La somme de toutes les améliorations apportées aux 1098 et 1098S produit une monture qui pourrait bien convaincre davantage de pilotes actuels de japonaises que toute autre Ducati précédente. Il semble que Ducati, avec sa nouvelle structure de prix, ait observé des fabricants de voitures comme BMW et Porsche pour étudier comment ils parviennent à exiger une surprime par rapport aux voitures ordinaires, avec comme but de fixer un prix juste assez bas et convenable à ceux qui convoitent une GSX-R 1000 ou une ZX-10. Peut-être que le public qui fustigeait Ducati pour la 999 les a convaincus de considérer la concurrence avec davantage d’humilité que par le passé, et la 1098 qui en résulte honore la tradition Ducati tout en reprenant des éléments à la base de l’engouement pour les japonaises.

La 1098 est bien plus qu’une moto; c’est la reconnaissance publique de Ducati qu’ils ont fait une erreur en proposant une motocyclette qui, de l’avis de la majorité, était simplement trop laide pour porter le nom Ducati. Et la 1098 est vraiment jolie, avec des éléments de la 916 et de la coursière Desmosedici MotoGP. Seul le temps pourra dire si la 1098 sera un jour aussi vénérée que l’illustre 916, mais en attendant, elle place Ducati bien en selle sur le marché des motos sportives de classe Open, tout en conservant un petit air romantique italien.

Il est plus facile de s’y déplacer, de s’y pencher dans les virages et d’avoir un bon effet de levier sur le guidon.

La combinaison du nouveau calibrage du moteur et du cliquetis de l’embrayage à sec confère à la 1098 un son qui rappelle un peu une grosse cylindrée (big block) modifiée Chevy tournant au ralenti.

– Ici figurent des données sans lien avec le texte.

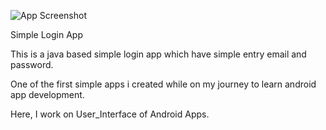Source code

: 


![App Screenshot](https://github.com/ajaysoni12/work_on_ui_-AndroidApp-/blob/master/LoginUIDesign/LoginPage2.png)











Simple Login App

This is a java based simple login app which have simple entry email and password. 

One of the first simple apps i created while on my journey to learn android app development. 

Here, I work on User_Interface of Android Apps. 
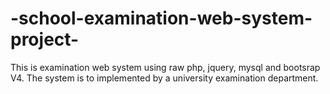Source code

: # -school-examination-web-system-project-
 This is examination web system using raw php, jquery, mysql and bootsrap V4.
 The system is to implemented by a university examination department.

Bien qu’elle semble plus lente que ses concurrentes asiatiques, un coup d’oeil à l’indicateur de vitesse prouve le contraire, car elle est étonnamment rapide.

La somme de toutes les améliorations apportées aux 1098 et 1098S produit une monture qui pourrait bien convaincre davantage de pilotes actuels de japonaises que toute autre Ducati précédente.